### Problem description
In the listing below, find the line containing "pyautogui.click(757, 349)" and the line containing "pyautogui.click(689, 411)", then copy exactly everything from the first through the second, except the pictures.

### Provided records
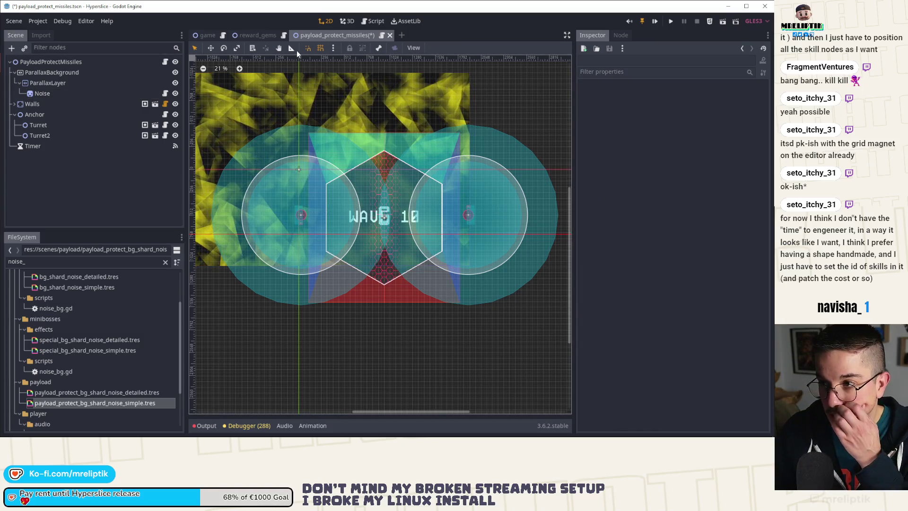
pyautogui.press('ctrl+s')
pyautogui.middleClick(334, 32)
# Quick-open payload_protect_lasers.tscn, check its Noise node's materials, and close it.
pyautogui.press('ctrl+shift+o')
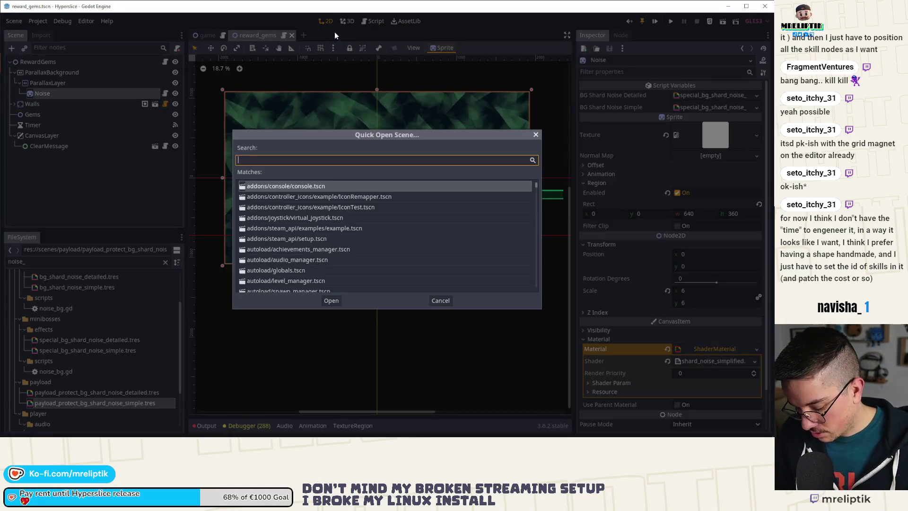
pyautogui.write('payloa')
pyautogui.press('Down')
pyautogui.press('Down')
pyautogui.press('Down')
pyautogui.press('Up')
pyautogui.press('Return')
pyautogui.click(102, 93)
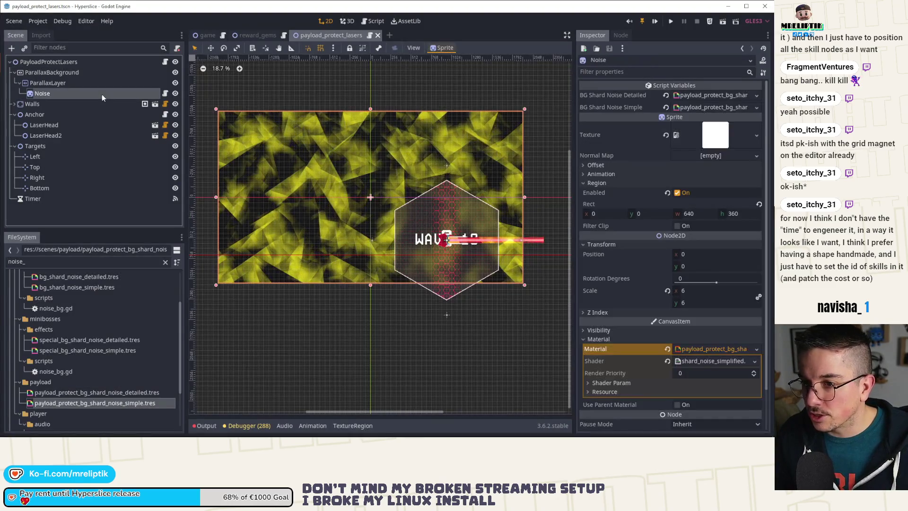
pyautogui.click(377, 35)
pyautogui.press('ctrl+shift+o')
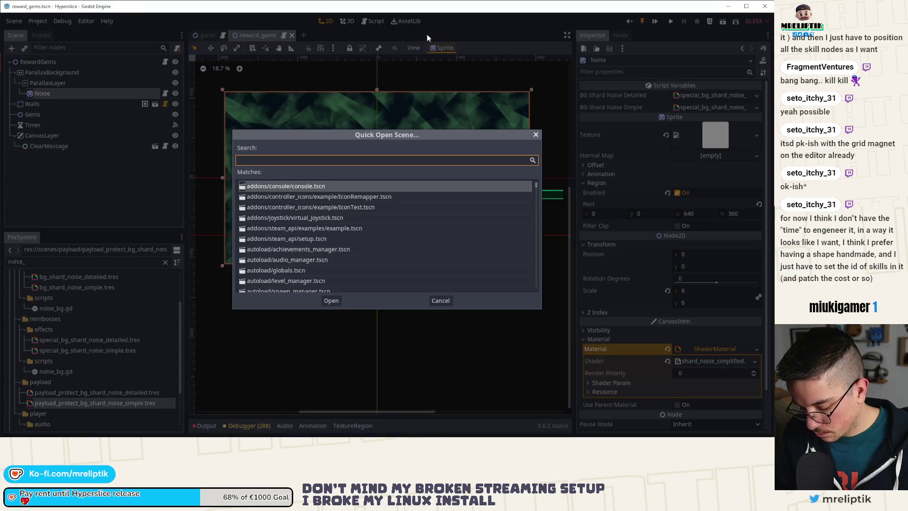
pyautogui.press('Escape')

==

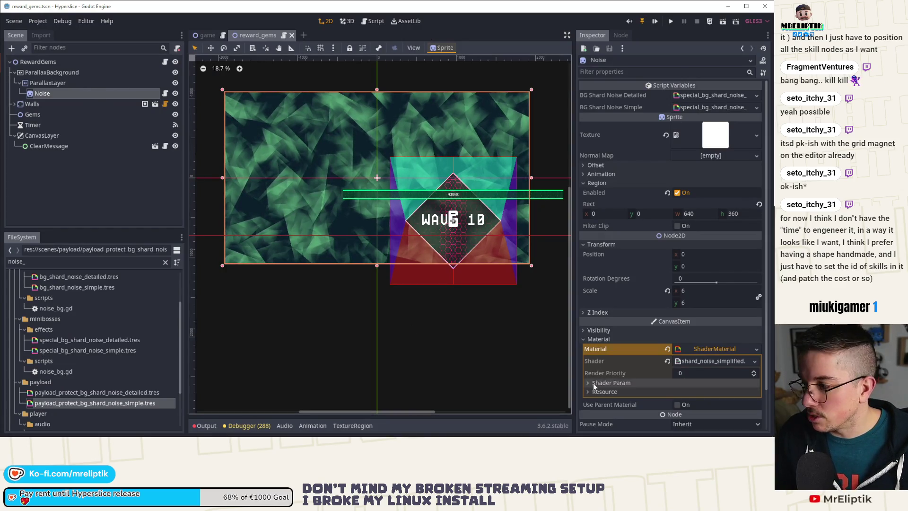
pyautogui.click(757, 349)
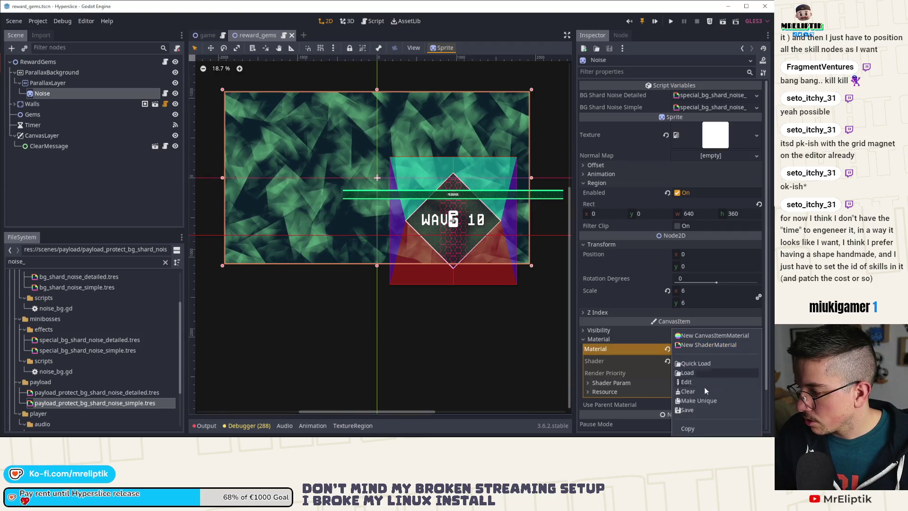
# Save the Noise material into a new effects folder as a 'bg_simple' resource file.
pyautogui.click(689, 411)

* * *

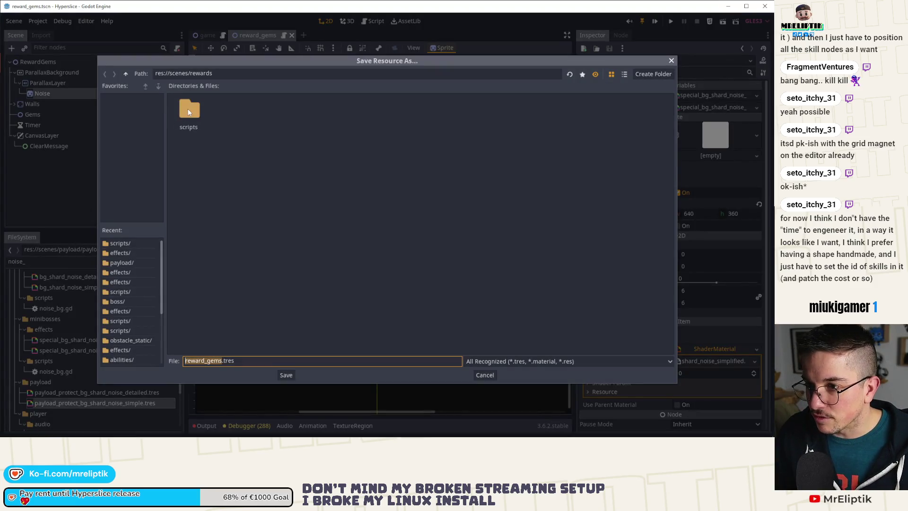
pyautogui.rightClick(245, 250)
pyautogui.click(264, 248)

### Answer box
pyautogui.click(757, 349)
# Save the Noise material into a new effects folder as a 'bg_simple' resource file.
pyautogui.click(689, 411)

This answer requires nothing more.